# TU Wien:Diskrete Mathematik für Informatik VU (Drmota)/Übungen WS20/Beispiel 4

a) Compute the number of walks of length l from i to j in the graph (see image) by computing powers of its adjacency matrix.
b) How could you use the adjacency matrix to compute the number of triangles (i.e., cycles of length three) in a (loopless) graph?
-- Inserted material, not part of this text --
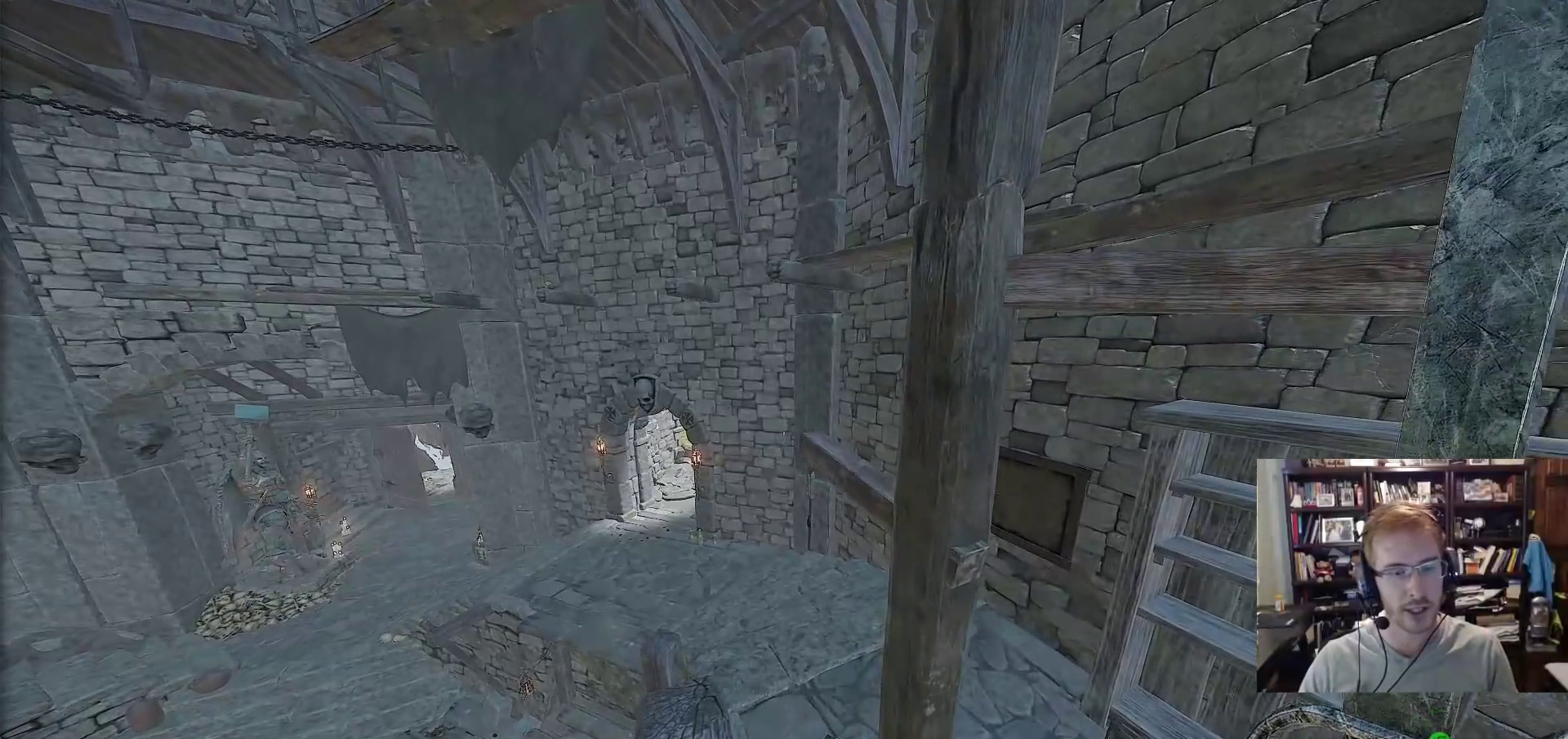
{"keys": [], "mouse": [], "events": []}
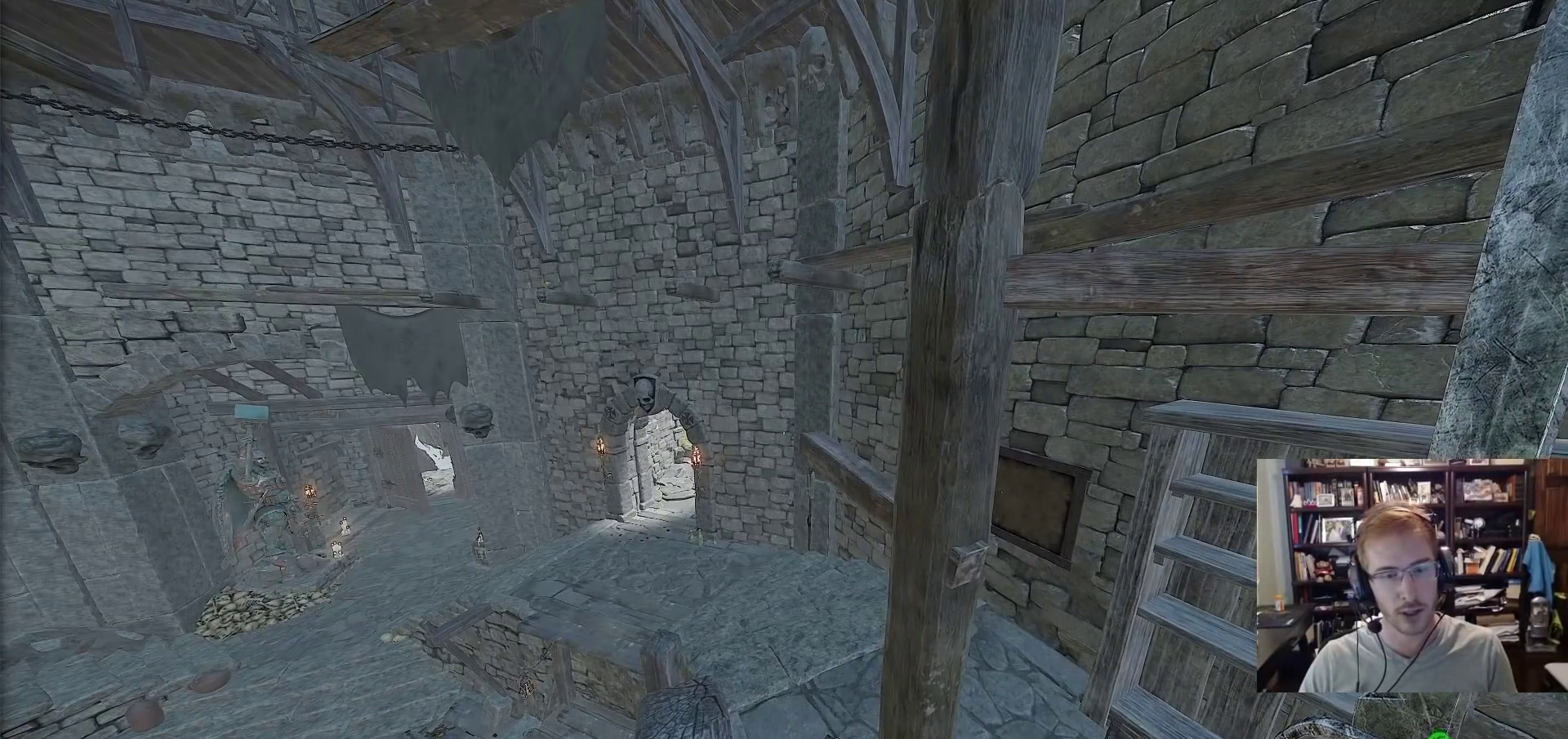
{"keys": [], "mouse": [], "events": [[117, "mouse_left", "down"], [167, "mouse_left", "up"]]}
Perform the computation for two graphs of your choice on four vertices.

## Lösungsvorschlag

### a)

The paths of length l can be calculated as the sum of the values in ${\displaystyle A(G)^{l}}$, with A(G) as the adjacency matrix of a graph G
${\displaystyle A(G)^{1}=\left({\begin{array}{ccc}0&1&0\\1&0&1\\0&1&0\\\end{array}}\right)}$ (Walks of length 1: 4)
${\displaystyle A(G)^{2}=A(G)*A(G)=\left({\begin{array}{ccc}1&0&1\\0&2&0\\1&0&1\\\end{array}}\right)}$ (Walks of length 2: 6)
${\displaystyle A(G)^{3}=A(G)^{2}*A(G)=\left({\begin{array}{ccc}0&2&0\\2&0&2\\0&2&0\\\end{array}}\right)}$ (Walks of length 3: 8)
${\displaystyle A(G)^{4}=A(G)^{3}*A(G)=\left({\begin{array}{ccc}2&0&2\\0&4&0\\2&0&2\\\end{array}}\right)}$ (Walks of length 4: 12)
etc.

### b)

Cycles are displayed in the diagonale of a power of an adjacency matrix, in this case ${\displaystyle A(G)^{3}}$.
As each triangle is counted twice for each vertex ("left around" and "right around" in the circle), divide the sum of the values of ${\displaystyle A(G)^{3}}$ by ${\displaystyle 3!}$.